------ Selected passage

Date of Award


Degree Type


Degree Name

Doctor of Philosophy (PhD)


Industrial and Physical Pharmacy

Committee Chair

Tonglei Li

Committee Member 1

Stephen R. Byrn

Committee Member 2

Lynne S. Taylor

Committee Member 3

Paul Luner


Combinatorial chemistry and high-throughput screening approaches utilized during drug discovery have resulted in many potent pharmacologically active molecules with low aqueous solubility and consequently poor bioavailability. Enabling technologies, such as amorphous solid dispersions (ASD’s), can obviate these challenges and provide an efficient route to formulate the drug as an oral solid dosage form. However, high-energy amorphous materials have an inherent tendency to crystallize and in doing so can negate the apparent solubility advantage achieved by using such formulations. Crystallization can occur during (1) cooling the drug molecule from the melt state (such as during hot melt extrusion); (2) during storage of an amorphous formulation; (3) during pharmaceutical processing unit operations such as compression, granulation etc. Current knowledge with regards to the relationship between crystallization propensity of an active pharmaceutical ingredient (API) from the amorphous state (supercooled liquid and glass) and its thermodynamic, kinetic and molecular properties is limited. Furthermore, examining the mechanistic steps involved in crystallization of organic molecules under conditions of supercooling provides an opportunity to examine supramolecular aggregation events occurring during early stages of crystallization. Studying crystallization mechanism from amorphous state is important for pharmaceutical formulation development because a molecular-level understanding of the crystallization process would provide clues regarding the intermolecular interactions at the early stages of nucleation and help in rational selection of polymeric excipients to hinder such events.

The primary goal of this research is to develop an understanding of phase transition from amorphous pharmaceuticals, specifically focusing on the role of thermodynamic, kinetic and molecular properties of a series of structurally similar compounds. It is hypothesized that the there exists a link between thermodynamics quantities, kinetic properties, molecular interactions and glass forming ability. Furthermore, it is hypothesized that the molecular heterogeneity in supercooled liquids and glassy state, manifested through intermolecular interactions and conformational flexibility impacts the observed crystallization behavior.

------------
------ Supplied records

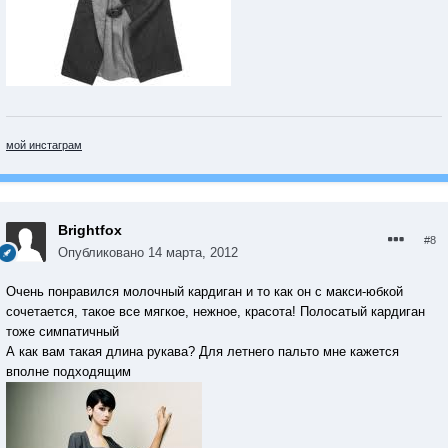
мой инстаграм
Brightfox
#8
Опубликовано
14 марта, 2012
Очень понравился молочный кардиган и то как он с макси-юбкой
сочетается, такое все мягкое, нежное, красота! Полосатый кардиган
тоже симпатичный
А как вам такая длина рукава? Для летнего пальто мне кажется
вполне подходящим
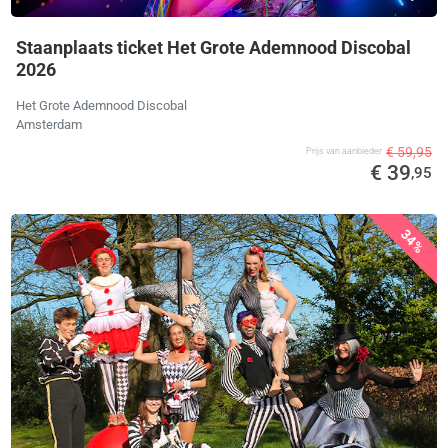
Staanplaats ticket Het Grote Ademnood Discobal
2026
Het Grote Ademnood Discobal
Amsterdam
€ 59,95
Prijs van aanbieder
€ 39
,95
34%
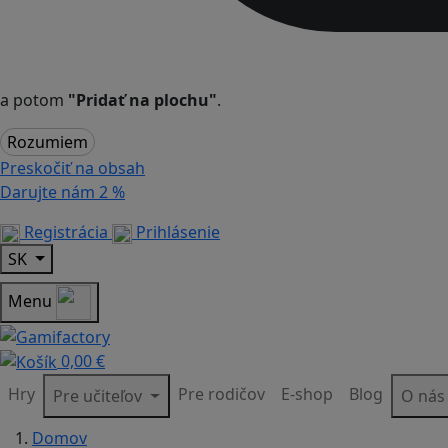
a potom
"Pridať na plochu"
.
Rozumiem
Preskočiť na obsah
Darujte nám
2 %
Registrácia
Prihlásenie
SK
Menu
0,00 €
Hry
Pre rodičov
E-shop
Blog
Pre učiteľov
O ná
Domov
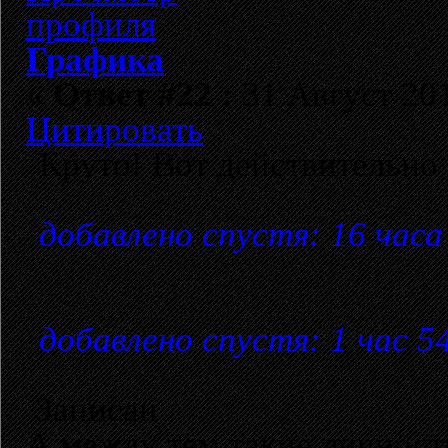
Графика
«
Ответ #22 :
31 Август 201
Цитировать
Круто! Вот действительно г
добавлено спустя: 16 часа
добавлено спустя: 1 час 5
Записан
А между тем такие личност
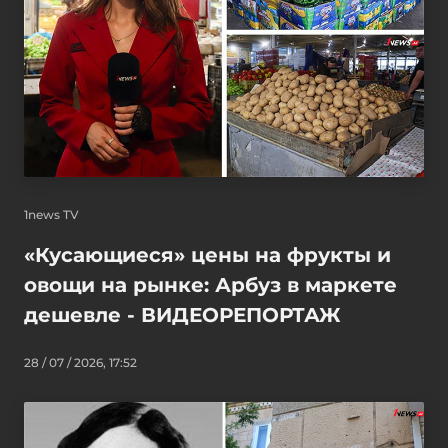
1news TV
«Кусающиеся» цены на фрукты и
овощи на рынке: Арбуз в маркете
дешевле - ВИДЕОРЕПОРТАЖ
28 / 07 / 2026, 17:52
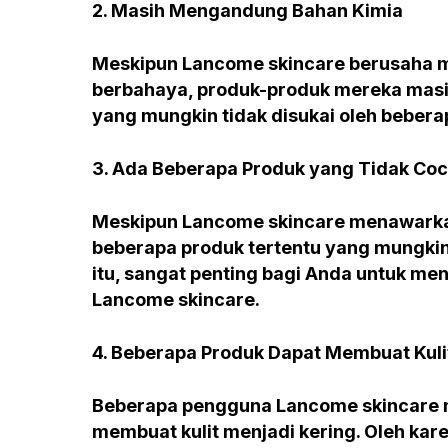
2. Masih Mengandung Bahan Kimia
Meskipun Lancome skincare berusaha 
berbahaya, produk-produk mereka masi
yang mungkin tidak disukai oleh beber
3. Ada Beberapa Produk yang Tidak Coc
Meskipun Lancome skincare menawarkan
beberapa produk tertentu yang mungkin 
itu, sangat penting bagi Anda untuk me
Lancome skincare.
4. Beberapa Produk Dapat Membuat Kuli
Beberapa pengguna Lancome skincare 
membuat kulit menjadi kering. Oleh kare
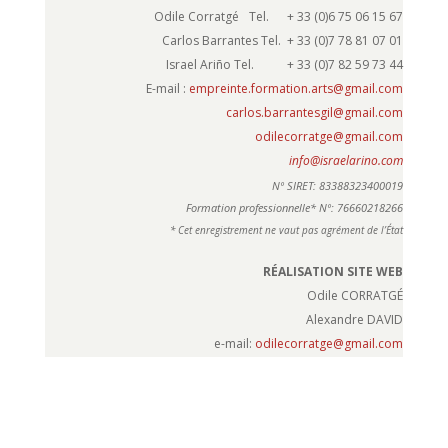
Odile Corratgé Tel. + 33 (0)6 75 06 15 67
Carlos Barrantes Tel. + 33 (0)7 78 81 07 01
Israel Ariño Tel. + 33 (0)7 82 59 73 44
E-mail :
empreinte.formation.arts@gmail.com
carlos.barrantesgil@gmail.com
odilecorratge@gmail.com
info@israelarino.com
Nº SIRET: 83388323400019
Formation professionnelle* Nº: 76660218266
* Cet enregistrement ne vaut pas agrément de l’État
RÉALISATION SITE WEB
Odile CORRATGÉ
Alexandre DAVID
e-mail:
odilecorratge@gmail.com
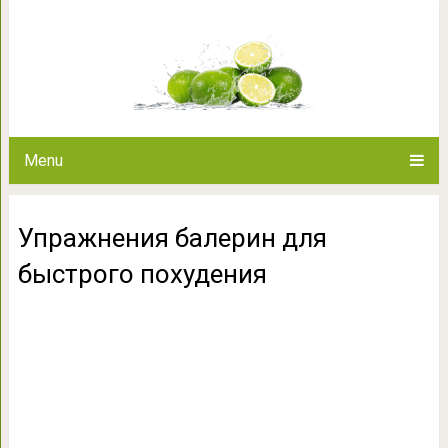
Упражнения балерин дл
Menu
Упражнения балерин для
быстрого похудения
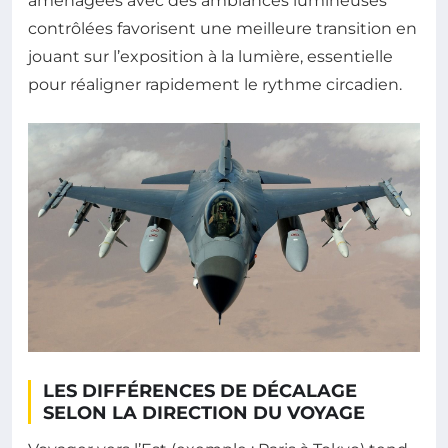
aménagées avec des ambiances lumineuses
contrôlées favorisent une meilleure transition en
jouant sur l’exposition à la lumière, essentielle
pour réaligner rapidement le rythme circadien.
LES DIFFÉRENCES DE DÉCALAGE
SELON LA DIRECTION DU VOYAGE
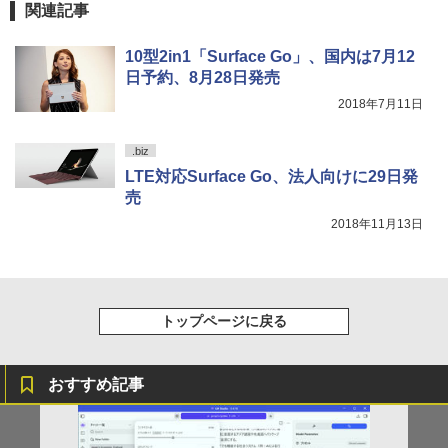
レスイヤホン Bluetooth 5.4 ノイズキャンセ
関連記事
リング ANC 36時間再生
￥998
10型2in1「Surface Go」、国内は7月12
￥3,480
日予約、8月28日発売
2018年7月11日
.biz
LTE対応Surface Go、法人向けに29日発
売
2018年11月13日
トップページに戻る
おすすめ記事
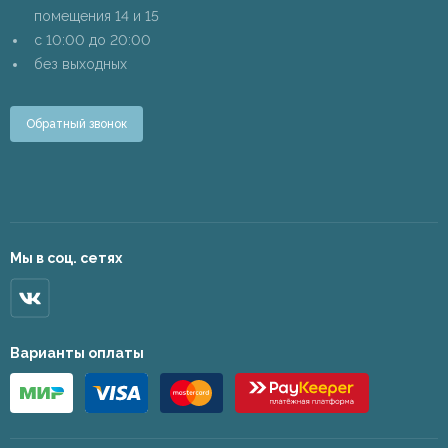
помещения 14 и 15
c 10:00 до 20:00
без выходных
Обратный звонок
Мы в соц. сетях
Варианты оплаты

------------

**Problem to work on:**
Answer these questions from the dissertation page:
1. Who served as committee chair?
2. Which enabling technology does the abstract name as a route to formulate a poorly soluble drug as an oral solid dosage form?
3. According to the abstract, during which three situations can crystallization occur?

**Result:**
1. Tonglei Li.
2. Amorphous solid dispersions (ASD's).
3. Crystallization can occur in three situations:
- while cooling the drug molecule from the melt state, such as during hot melt extrusion
- during storage of an amorphous formulation
- during pharmaceutical processing unit operations such as compression and granulation